# Piggy Numa's Furry Inflation Funhouse  (13+ RP)



## DatArtistNuma (May 8, 2016)

Welcome to Piggy Numa's Furry Inflation FunHouse. I am DatArtistNuma, aka Piggy Numa, and I'm the main host. This place is where inflation fans come to talk to one another and blow each other up, no questions asked.

Rules:

1. Please behave. No threats, rude comments, or anything else like that, or I'll block you from this thread.

2. Right now I'm keeping this at a PG-13 rating. I'm not really into rule 34 in my Roleplaying. However, puffy nipples and genitalia is prehibited.

3. No requests here please. This is a RP area, not a free art thread.

4. Everybody can inflate and pop with no limits cause the law of physics do not apply here.

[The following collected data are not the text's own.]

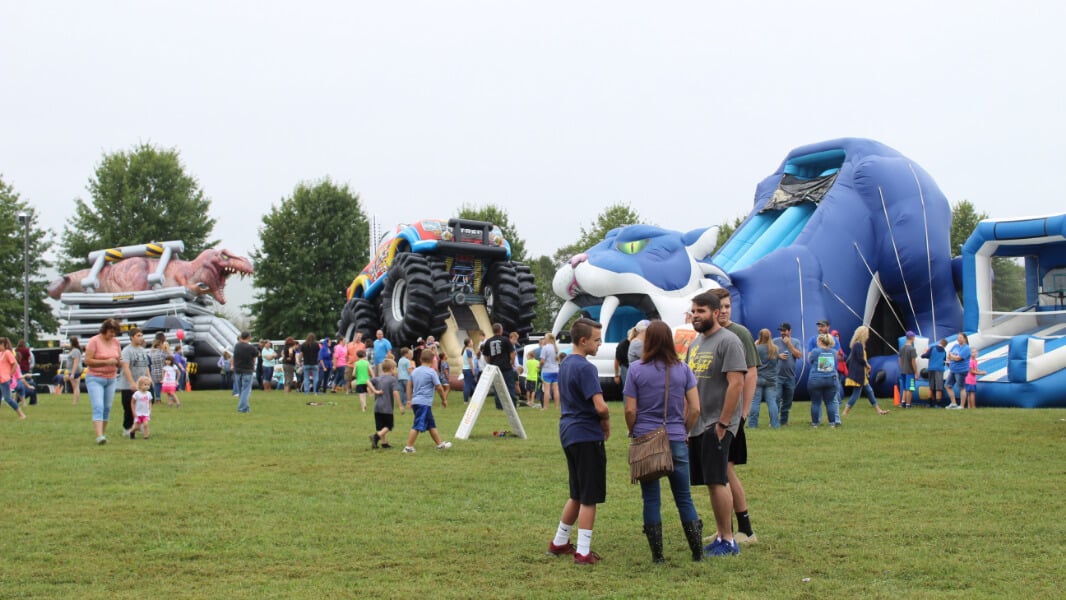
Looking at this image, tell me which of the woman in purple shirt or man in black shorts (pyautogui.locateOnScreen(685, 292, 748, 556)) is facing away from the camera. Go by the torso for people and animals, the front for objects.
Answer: the woman in purple shirt

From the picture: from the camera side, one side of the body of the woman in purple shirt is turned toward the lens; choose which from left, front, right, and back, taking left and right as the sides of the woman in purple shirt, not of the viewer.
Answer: back

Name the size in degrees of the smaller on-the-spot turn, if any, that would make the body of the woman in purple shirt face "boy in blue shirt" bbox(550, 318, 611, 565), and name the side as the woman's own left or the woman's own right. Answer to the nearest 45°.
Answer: approximately 90° to the woman's own left

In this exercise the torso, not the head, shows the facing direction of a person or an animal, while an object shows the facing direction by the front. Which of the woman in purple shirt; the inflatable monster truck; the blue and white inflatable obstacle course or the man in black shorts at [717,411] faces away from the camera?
the woman in purple shirt

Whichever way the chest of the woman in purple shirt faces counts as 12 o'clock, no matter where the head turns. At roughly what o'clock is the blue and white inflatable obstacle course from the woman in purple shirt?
The blue and white inflatable obstacle course is roughly at 1 o'clock from the woman in purple shirt.

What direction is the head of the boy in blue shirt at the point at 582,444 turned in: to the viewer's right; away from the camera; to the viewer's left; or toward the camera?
to the viewer's right
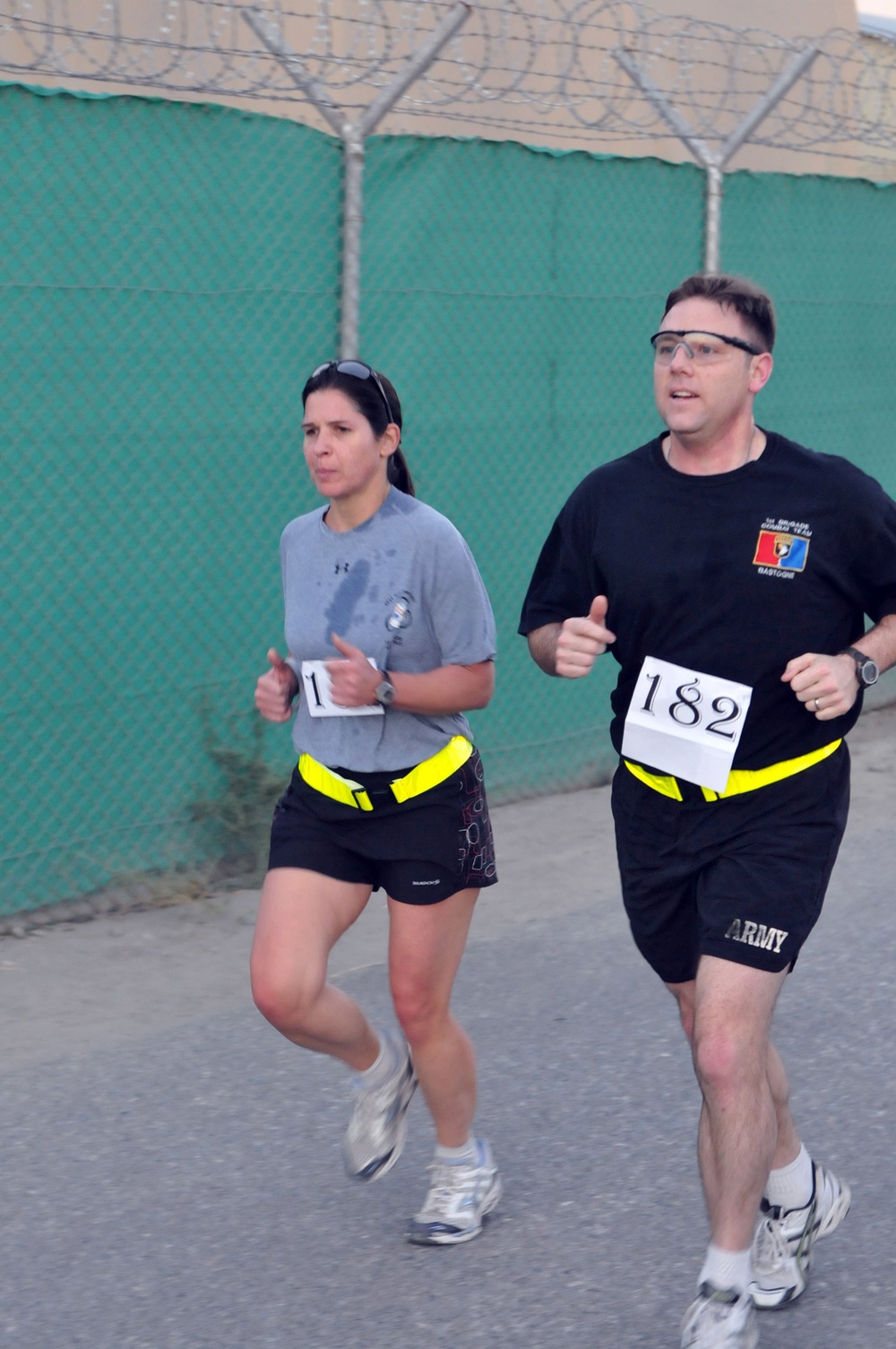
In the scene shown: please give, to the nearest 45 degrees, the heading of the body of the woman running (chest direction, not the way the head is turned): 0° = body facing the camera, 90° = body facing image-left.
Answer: approximately 45°

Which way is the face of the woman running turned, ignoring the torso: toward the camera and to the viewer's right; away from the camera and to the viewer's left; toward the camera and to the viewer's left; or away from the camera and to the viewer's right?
toward the camera and to the viewer's left

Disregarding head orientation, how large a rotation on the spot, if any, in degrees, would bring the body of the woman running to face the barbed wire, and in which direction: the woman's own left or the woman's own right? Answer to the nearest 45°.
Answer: approximately 135° to the woman's own right

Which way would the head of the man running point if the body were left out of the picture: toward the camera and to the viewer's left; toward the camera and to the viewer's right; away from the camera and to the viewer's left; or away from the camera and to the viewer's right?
toward the camera and to the viewer's left

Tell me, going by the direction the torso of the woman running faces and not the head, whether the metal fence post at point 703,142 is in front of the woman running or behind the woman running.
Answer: behind

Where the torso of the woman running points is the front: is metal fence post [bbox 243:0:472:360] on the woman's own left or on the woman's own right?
on the woman's own right
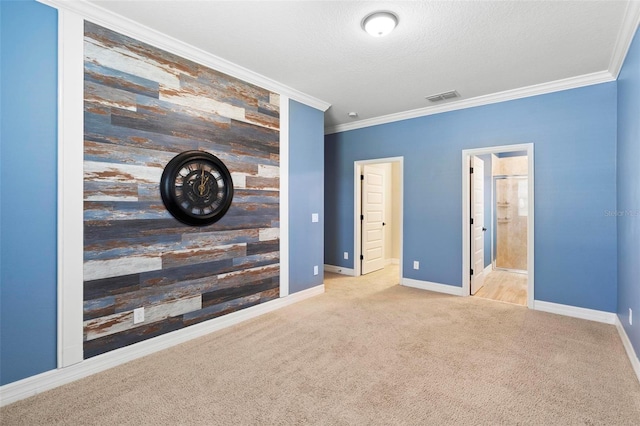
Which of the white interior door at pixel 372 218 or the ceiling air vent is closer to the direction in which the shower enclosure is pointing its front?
the ceiling air vent

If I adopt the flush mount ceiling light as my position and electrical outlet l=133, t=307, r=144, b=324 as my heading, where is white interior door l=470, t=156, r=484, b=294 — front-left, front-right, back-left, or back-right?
back-right

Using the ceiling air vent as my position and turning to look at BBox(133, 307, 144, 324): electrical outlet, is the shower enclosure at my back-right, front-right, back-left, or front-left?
back-right

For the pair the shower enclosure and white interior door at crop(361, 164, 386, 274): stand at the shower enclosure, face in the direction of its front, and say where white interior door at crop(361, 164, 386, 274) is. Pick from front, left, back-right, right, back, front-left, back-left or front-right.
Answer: front-right

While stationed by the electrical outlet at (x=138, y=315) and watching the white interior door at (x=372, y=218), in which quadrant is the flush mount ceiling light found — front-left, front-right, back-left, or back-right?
front-right

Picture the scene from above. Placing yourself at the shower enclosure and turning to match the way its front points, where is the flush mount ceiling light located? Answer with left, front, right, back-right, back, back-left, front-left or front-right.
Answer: front

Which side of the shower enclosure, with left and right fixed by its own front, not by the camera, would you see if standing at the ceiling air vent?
front

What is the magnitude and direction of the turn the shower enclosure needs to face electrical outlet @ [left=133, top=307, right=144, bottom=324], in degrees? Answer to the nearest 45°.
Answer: approximately 45° to its right

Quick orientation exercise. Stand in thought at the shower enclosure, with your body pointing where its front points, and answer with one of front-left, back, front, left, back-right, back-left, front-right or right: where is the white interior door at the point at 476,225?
front

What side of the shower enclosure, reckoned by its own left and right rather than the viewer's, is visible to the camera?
front
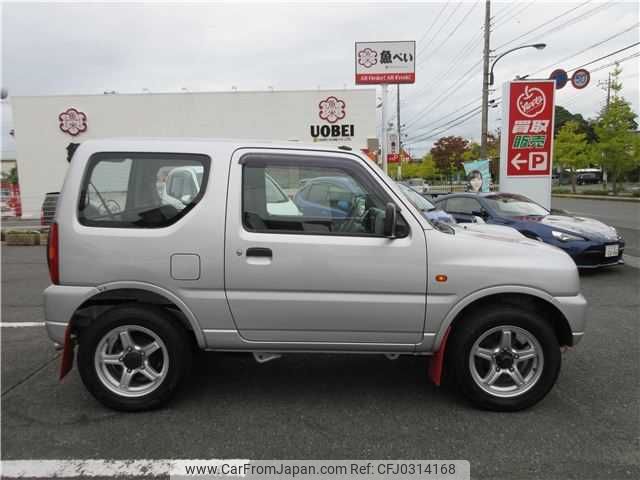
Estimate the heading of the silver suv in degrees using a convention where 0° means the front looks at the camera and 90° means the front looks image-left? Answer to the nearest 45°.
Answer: approximately 270°

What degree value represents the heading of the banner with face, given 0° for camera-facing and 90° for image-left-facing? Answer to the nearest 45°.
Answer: approximately 0°

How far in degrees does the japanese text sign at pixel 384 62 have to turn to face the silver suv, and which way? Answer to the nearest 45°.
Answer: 0° — it already faces it

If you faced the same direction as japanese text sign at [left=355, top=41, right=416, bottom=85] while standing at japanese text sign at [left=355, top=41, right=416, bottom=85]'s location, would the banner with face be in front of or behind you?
in front

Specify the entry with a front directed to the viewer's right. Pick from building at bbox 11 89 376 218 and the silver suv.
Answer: the silver suv

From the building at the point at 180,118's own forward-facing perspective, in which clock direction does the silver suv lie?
The silver suv is roughly at 12 o'clock from the building.

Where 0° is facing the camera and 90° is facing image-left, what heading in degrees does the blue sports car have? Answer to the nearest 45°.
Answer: approximately 315°

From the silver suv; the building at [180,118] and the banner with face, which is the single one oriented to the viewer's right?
the silver suv

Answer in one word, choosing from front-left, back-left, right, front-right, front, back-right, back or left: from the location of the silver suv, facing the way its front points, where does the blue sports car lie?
front-left

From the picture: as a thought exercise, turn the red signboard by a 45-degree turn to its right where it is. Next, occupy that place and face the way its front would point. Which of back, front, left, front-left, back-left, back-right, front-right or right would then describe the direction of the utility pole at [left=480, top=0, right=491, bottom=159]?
back-right

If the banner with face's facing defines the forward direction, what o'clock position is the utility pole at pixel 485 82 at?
The utility pole is roughly at 6 o'clock from the banner with face.

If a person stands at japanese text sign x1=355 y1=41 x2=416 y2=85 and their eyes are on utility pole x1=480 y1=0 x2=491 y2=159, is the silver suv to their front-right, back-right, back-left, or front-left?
back-right

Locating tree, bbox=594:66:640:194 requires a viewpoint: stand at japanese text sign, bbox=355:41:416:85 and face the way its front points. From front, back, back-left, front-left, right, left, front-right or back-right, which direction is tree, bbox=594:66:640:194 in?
back-left
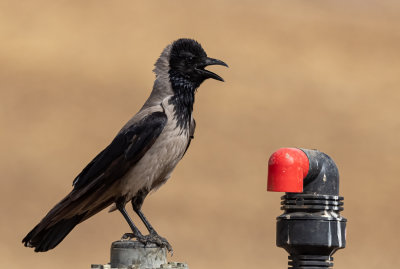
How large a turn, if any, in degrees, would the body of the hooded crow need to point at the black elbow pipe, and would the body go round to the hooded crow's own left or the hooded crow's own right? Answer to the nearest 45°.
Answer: approximately 45° to the hooded crow's own right

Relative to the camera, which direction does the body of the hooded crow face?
to the viewer's right
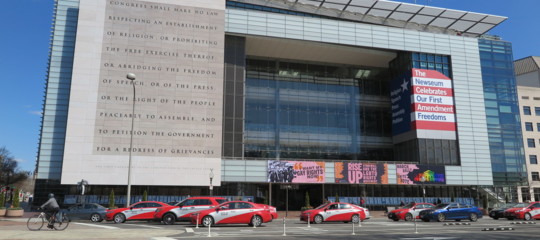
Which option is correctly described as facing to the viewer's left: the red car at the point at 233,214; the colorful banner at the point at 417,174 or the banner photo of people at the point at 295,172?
the red car

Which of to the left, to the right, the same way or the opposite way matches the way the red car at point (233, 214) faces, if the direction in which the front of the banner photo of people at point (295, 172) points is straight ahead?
to the right

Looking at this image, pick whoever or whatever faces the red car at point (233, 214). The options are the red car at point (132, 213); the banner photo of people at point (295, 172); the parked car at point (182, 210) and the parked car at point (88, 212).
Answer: the banner photo of people

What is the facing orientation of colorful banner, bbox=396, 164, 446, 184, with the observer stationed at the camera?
facing the viewer

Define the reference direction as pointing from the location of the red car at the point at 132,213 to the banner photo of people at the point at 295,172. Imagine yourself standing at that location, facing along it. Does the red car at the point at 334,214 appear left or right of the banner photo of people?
right

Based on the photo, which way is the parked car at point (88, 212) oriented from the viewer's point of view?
to the viewer's left

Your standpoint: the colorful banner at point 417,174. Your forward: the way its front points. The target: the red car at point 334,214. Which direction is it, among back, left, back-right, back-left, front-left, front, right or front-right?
front

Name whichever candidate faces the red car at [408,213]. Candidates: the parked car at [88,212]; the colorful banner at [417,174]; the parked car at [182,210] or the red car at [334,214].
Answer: the colorful banner

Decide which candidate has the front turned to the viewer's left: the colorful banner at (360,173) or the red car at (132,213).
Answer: the red car

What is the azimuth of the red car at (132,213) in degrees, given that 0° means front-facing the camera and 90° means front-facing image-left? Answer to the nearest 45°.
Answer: approximately 90°

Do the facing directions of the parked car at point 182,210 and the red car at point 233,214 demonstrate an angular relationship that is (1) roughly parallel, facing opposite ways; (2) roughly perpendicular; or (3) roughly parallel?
roughly parallel

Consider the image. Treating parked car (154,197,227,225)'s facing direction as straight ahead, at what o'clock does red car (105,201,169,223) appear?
The red car is roughly at 1 o'clock from the parked car.

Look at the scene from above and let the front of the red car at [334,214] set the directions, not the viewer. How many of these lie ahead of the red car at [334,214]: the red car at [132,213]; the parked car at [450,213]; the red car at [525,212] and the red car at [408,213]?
1

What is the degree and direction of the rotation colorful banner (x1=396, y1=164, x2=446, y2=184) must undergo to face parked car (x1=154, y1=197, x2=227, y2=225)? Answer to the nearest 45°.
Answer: approximately 45° to its right

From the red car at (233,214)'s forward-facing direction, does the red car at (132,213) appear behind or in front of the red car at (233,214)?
in front

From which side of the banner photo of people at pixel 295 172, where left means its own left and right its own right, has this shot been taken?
front

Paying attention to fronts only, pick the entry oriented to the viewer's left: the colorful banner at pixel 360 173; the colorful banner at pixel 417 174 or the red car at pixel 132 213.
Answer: the red car

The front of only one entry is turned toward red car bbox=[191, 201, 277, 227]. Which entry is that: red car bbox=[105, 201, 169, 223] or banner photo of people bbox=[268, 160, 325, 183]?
the banner photo of people

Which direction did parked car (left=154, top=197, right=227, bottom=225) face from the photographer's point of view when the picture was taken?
facing to the left of the viewer

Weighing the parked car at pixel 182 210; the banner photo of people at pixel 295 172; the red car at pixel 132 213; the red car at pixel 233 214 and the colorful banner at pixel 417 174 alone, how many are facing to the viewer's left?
3
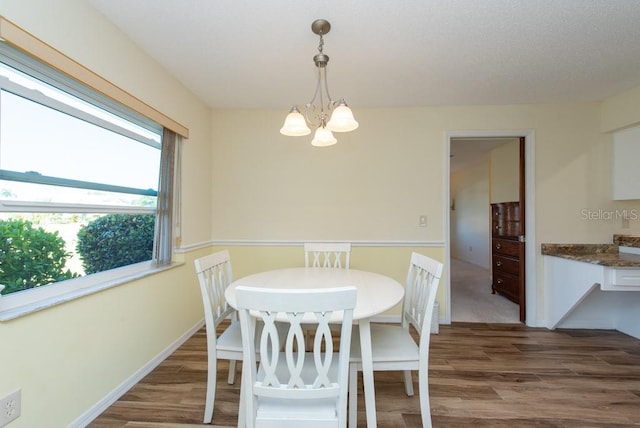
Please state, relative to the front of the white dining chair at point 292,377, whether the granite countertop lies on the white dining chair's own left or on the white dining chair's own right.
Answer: on the white dining chair's own right

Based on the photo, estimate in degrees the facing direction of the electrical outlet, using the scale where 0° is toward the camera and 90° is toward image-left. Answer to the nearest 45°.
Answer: approximately 315°

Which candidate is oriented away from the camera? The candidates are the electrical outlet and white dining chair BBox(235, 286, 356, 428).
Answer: the white dining chair

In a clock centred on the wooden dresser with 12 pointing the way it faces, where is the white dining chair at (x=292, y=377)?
The white dining chair is roughly at 11 o'clock from the wooden dresser.

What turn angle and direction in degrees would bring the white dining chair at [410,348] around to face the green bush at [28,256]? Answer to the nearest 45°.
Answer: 0° — it already faces it

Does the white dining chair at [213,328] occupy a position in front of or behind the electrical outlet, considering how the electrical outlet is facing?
in front

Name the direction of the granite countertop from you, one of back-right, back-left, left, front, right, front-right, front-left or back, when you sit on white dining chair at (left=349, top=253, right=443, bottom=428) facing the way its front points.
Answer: back-right

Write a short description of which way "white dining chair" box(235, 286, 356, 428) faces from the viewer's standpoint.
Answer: facing away from the viewer

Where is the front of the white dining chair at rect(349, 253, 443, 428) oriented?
to the viewer's left

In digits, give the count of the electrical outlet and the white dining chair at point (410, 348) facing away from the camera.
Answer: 0

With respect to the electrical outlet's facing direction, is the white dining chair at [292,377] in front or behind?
in front

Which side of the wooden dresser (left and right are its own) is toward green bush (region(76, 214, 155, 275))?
front

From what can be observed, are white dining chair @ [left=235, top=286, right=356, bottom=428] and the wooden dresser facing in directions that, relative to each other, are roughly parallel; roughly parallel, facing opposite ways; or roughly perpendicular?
roughly perpendicular

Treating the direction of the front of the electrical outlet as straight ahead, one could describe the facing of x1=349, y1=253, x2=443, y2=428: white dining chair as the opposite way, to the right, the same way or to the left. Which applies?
the opposite way

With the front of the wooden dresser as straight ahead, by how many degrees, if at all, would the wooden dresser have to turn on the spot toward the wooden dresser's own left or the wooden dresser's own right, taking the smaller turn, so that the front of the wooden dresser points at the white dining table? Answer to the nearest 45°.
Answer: approximately 45° to the wooden dresser's own left

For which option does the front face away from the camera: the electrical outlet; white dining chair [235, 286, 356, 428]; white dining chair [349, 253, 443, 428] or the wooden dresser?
white dining chair [235, 286, 356, 428]

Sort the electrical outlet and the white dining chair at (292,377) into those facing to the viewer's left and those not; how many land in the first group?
0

Only toon physics.

Have fun. ^_^


----------



## DatArtistNuma (May 8, 2016)

Here's what i look like as my fursona. www.furaffinity.net: Piggy Numa mini ref sheet by DatArtistNuma


----------



## Spiralsongreturns (May 8, 2016)

(can i join?  )


----------



## DatArtistNuma (May 8, 2016)

Spiralsongreturns said:


> (can i join?  )


Sure


----------



## Spiralsongreturns (May 8, 2016)

(so, would you like to start? if not, do you have a setting for us?)


----------



## DatArtistNuma (May 8, 2016)

Piggy Numa: Welcome to the Funhouse! It's good to see you here.


----------



## Spiralsongreturns (May 9, 2016)

*Michelle walks by and sees the pig* Michelle: ...hey, long time no see... i guess? *shrugs* i guess running this funhouse is your temp. job at the moment? *looks at the odd building* so... Funhouse... you got a mirror room?


----------



## DatArtistNuma (May 10, 2016)

Numa: Of course, my shark friend.


----------



## Spiralsongreturns (May 10, 2016)

Michelle: Well then... Lead the way! *smiles showing off her sharp shiny sparkly white shark teeth*


----------



## DatArtistNuma (May 10, 2016)

Spiralsongreturns said:


> Michelle: Well then... Lead the way! *smiles showing off her sharp shiny sparkly white shark teeth*


Numa: 0.0; Okay then. *walks the shark gal to the mirror room down the hall"


----------



## Spiralsongreturns (May 10, 2016)

*they soon arrive and Michelle sees each mirror has a different reflection on it. she walks in front of the first one and it has her reflection in a massive inflated hourglass shape* Michelle: ooh! interesting! just like those... fangirlians? is that what they're called? very nice room you have here. i'm going to spend some time in this room... but if you wish to ask me anything, feel free!


----------



## DatArtistNuma (May 10, 2016)

Numa: Alrighty. Imma go grab something real quick.


----------



## Spiralsongreturns (May 11, 2016)

Michelle: OK. *she soon looks at the mirror again but notices her reflection is starting to deflate to her own regular size... meanwhile, a hiss is heard from within her own body* ....uh oh. *she looks down to see her own boobs and butt are inflating exponentially* ...Oooooh... it's one of those mirror rooms, huh? Impressive. *claps as her figure quickly matches what she saw before* let's see if i can find another one. *she soon walks down, noticing she's twice her height as well.*


----------



## Nickolai007 (Mar 13, 2018)

DatArtistNuma said:


> Here's what i look like as my fursona. www.furaffinity.net: Piggy Numa mini ref sheet by DatArtistNuma


Can I join?


----------